What is being asked: Convert every line of the material into a JSON list of strings, one string per line, leaving out blank lines.

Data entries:
++++++++

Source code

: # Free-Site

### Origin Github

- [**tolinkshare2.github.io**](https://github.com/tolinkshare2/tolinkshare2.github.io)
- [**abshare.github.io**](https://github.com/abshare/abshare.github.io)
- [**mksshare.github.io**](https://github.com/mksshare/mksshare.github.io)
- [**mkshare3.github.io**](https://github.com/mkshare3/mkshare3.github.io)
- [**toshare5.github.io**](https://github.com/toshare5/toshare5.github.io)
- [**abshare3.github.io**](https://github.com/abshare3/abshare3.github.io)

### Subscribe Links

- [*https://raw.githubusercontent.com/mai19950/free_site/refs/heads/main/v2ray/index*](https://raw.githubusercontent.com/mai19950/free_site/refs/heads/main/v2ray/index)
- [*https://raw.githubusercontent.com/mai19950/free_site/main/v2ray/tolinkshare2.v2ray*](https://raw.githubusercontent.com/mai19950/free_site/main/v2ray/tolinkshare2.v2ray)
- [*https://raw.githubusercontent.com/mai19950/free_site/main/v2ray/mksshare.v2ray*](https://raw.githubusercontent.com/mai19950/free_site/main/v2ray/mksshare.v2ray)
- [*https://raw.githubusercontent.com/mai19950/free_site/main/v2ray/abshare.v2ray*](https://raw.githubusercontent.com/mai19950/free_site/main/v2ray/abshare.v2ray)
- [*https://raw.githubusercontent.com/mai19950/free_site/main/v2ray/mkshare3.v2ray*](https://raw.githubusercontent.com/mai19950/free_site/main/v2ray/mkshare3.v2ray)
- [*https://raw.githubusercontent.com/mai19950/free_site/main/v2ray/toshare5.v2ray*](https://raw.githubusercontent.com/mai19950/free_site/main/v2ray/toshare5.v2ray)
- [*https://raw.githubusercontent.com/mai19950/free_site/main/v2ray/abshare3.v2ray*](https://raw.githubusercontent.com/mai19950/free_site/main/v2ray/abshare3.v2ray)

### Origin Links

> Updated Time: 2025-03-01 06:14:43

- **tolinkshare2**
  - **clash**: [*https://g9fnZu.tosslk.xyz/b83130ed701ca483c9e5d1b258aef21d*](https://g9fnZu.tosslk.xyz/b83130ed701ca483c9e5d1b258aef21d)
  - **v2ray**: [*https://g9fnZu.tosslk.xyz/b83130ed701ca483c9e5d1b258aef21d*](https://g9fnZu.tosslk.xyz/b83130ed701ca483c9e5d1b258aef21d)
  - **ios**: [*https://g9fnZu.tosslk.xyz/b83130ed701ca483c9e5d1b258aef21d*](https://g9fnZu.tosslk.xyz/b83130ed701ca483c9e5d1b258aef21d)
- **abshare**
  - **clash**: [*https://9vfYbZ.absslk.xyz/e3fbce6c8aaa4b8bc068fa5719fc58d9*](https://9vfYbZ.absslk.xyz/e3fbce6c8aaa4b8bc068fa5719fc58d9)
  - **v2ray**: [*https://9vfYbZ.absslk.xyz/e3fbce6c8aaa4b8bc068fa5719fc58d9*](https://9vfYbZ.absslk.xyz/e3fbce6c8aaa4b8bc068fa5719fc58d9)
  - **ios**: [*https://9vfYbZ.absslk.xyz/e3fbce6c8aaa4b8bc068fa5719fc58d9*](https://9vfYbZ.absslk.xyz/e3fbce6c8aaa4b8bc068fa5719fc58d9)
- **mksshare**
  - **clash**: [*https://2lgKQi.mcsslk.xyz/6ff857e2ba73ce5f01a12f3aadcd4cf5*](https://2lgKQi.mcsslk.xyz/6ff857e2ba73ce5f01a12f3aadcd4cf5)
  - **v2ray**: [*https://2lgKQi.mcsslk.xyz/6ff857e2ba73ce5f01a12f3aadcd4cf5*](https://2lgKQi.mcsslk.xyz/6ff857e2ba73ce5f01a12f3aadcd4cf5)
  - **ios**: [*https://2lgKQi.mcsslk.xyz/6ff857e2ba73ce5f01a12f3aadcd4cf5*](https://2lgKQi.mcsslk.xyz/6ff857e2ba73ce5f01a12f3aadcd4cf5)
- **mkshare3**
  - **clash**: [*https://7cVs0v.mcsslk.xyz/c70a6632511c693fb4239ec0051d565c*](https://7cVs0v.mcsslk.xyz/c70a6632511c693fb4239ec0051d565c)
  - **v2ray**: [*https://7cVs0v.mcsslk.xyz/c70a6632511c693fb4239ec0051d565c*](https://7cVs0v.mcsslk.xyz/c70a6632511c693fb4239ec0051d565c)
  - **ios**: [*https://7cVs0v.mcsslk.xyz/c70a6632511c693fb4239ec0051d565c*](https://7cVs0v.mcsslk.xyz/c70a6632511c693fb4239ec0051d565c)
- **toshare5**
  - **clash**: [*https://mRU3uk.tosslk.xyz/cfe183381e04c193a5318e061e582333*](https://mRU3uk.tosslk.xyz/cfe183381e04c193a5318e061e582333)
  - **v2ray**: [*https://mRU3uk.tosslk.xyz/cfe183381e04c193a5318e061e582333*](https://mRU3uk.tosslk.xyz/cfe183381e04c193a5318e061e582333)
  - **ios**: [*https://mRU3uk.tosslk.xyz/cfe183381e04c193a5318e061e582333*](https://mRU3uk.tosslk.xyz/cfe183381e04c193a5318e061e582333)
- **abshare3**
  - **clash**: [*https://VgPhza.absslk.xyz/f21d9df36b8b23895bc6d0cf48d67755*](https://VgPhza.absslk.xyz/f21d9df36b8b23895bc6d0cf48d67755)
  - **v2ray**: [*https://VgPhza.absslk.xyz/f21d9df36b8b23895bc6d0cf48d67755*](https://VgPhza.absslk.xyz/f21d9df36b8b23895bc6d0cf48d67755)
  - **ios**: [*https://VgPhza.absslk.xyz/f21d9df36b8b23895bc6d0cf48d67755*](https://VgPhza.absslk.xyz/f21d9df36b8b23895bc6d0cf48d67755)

++++++++

Worked solution:
[
  "Source code",
  ": # Free-Site",
  "### Origin Github",
  "- [**tolinkshare2.github.io**](https://github.com/tolinkshare2/tolinkshare2.github.io)",
  "- [**abshare.github.io**](https://github.com/abshare/abshare.github.io)",
  "- [**mksshare.github.io**](https://github.com/mksshare/mksshare.github.io)",
  "- [**mkshare3.github.io**](https://github.com/mkshare3/mkshare3.github.io)",
  "- [**toshare5.github.io**](https://github.com/toshare5/toshare5.github.io)",
  "- [**abshare3.github.io**](https://github.com/abshare3/abshare3.github.io)",
  "### Subscribe Links",
  "- [*https://raw.githubusercontent.com/mai19950/free_site/refs/heads/main/v2ray/index*](https://raw.githubusercontent.com/mai19950/free_site/refs/heads/main/v2ray/index)",
  "- [*https://raw.githubusercontent.com/mai19950/free_site/main/v2ray/tolinkshare2.v2ray*](https://raw.githubusercontent.com/mai19950/free_site/main/v2ray/tolinkshare2.v2ray)",
  "- [*https://raw.githubusercontent.com/mai19950/free_site/main/v2ray/mksshare.v2ray*](https://raw.githubusercontent.com/mai19950/free_site/main/v2ray/mksshare.v2ray)",
  "- [*https://raw.githubusercontent.com/mai19950/free_site/main/v2ray/abshare.v2ray*](https://raw.githubusercontent.com/mai19950/free_site/main/v2ray/abshare.v2ray)",
  "- [*https://raw.githubusercontent.com/mai19950/free_site/main/v2ray/mkshare3.v2ray*](https://raw.githubusercontent.com/mai19950/free_site/main/v2ray/mkshare3.v2ray)",
  "- [*https://raw.githubusercontent.com/mai19950/free_site/main/v2ray/toshare5.v2ray*](https://raw.githubusercontent.com/mai19950/free_site/main/v2ray/toshare5.v2ray)",
  "- [*https://raw.githubusercontent.com/mai19950/free_site/main/v2ray/abshare3.v2ray*](https://raw.githubusercontent.com/mai19950/free_site/main/v2ray/abshare3.v2ray)",
  "### Origin Links",
  "> Updated Time: 2025-03-01 06:14:43",
  "- **tolinkshare2**",
  "  - **clash**: [*https://g9fnZu.tosslk.xyz/b83130ed701ca483c9e5d1b258aef21d*](https://g9fnZu.tosslk.xyz/b83130ed701ca483c9e5d1b258aef21d)",
  "  - **v2ray**: [*https://g9fnZu.tosslk.xyz/b83130ed701ca483c9e5d1b258aef21d*](https://g9fnZu.tosslk.xyz/b83130ed701ca483c9e5d1b258aef21d)",
  "  - **ios**: [*https://g9fnZu.tosslk.xyz/b83130ed701ca483c9e5d1b258aef21d*](https://g9fnZu.tosslk.xyz/b83130ed701ca483c9e5d1b258aef21d)",
  "- **abshare**",
  "  - **clash**: [*https://9vfYbZ.absslk.xyz/e3fbce6c8aaa4b8bc068fa5719fc58d9*](https://9vfYbZ.absslk.xyz/e3fbce6c8aaa4b8bc068fa5719fc58d9)",
  "  - **v2ray**: [*https://9vfYbZ.absslk.xyz/e3fbce6c8aaa4b8bc068fa5719fc58d9*](https://9vfYbZ.absslk.xyz/e3fbce6c8aaa4b8bc068fa5719fc58d9)",
  "  - **ios**: [*https://9vfYbZ.absslk.xyz/e3fbce6c8aaa4b8bc068fa5719fc58d9*](https://9vfYbZ.absslk.xyz/e3fbce6c8aaa4b8bc068fa5719fc58d9)",
  "- **mksshare**",
  "  - **clash**: [*https://2lgKQi.mcsslk.xyz/6ff857e2ba73ce5f01a12f3aadcd4cf5*](https://2lgKQi.mcsslk.xyz/6ff857e2ba73ce5f01a12f3aadcd4cf5)",
  "  - **v2ray**: [*https://2lgKQi.mcsslk.xyz/6ff857e2ba73ce5f01a12f3aadcd4cf5*](https://2lgKQi.mcsslk.xyz/6ff857e2ba73ce5f01a12f3aadcd4cf5)",
  "  - **ios**: [*https://2lgKQi.mcsslk.xyz/6ff857e2ba73ce5f01a12f3aadcd4cf5*](https://2lgKQi.mcsslk.xyz/6ff857e2ba73ce5f01a12f3aadcd4cf5)",
  "- **mkshare3**",
  "  - **clash**: [*https://7cVs0v.mcsslk.xyz/c70a6632511c693fb4239ec0051d565c*](https://7cVs0v.mcsslk.xyz/c70a6632511c693fb4239ec0051d565c)",
  "  - **v2ray**: [*https://7cVs0v.mcsslk.xyz/c70a6632511c693fb4239ec0051d565c*](https://7cVs0v.mcsslk.xyz/c70a6632511c693fb4239ec0051d565c)",
  "  - **ios**: [*https://7cVs0v.mcsslk.xyz/c70a6632511c693fb4239ec0051d565c*](https://7cVs0v.mcsslk.xyz/c70a6632511c693fb4239ec0051d565c)",
  "- **toshare5**",
  "  - **clash**: [*https://mRU3uk.tosslk.xyz/cfe183381e04c193a5318e061e582333*](https://mRU3uk.tosslk.xyz/cfe183381e04c193a5318e061e582333)",
  "  - **v2ray**: [*https://mRU3uk.tosslk.xyz/cfe183381e04c193a5318e061e582333*](https://mRU3uk.tosslk.xyz/cfe183381e04c193a5318e061e582333)",
  "  - **ios**: [*https://mRU3uk.tosslk.xyz/cfe183381e04c193a5318e061e582333*](https://mRU3uk.tosslk.xyz/cfe183381e04c193a5318e061e582333)",
  "- **abshare3**",
  "  - **clash**: [*https://VgPhza.absslk.xyz/f21d9df36b8b23895bc6d0cf48d67755*](https://VgPhza.absslk.xyz/f21d9df36b8b23895bc6d0cf48d67755)",
  "  - **v2ray**: [*https://VgPhza.absslk.xyz/f21d9df36b8b23895bc6d0cf48d67755*](https://VgPhza.absslk.xyz/f21d9df36b8b23895bc6d0cf48d67755)",
  "  - **ios**: [*https://VgPhza.absslk.xyz/f21d9df36b8b23895bc6d0cf48d67755*](https://VgPhza.absslk.xyz/f21d9df36b8b23895bc6d0cf48d67755)"
]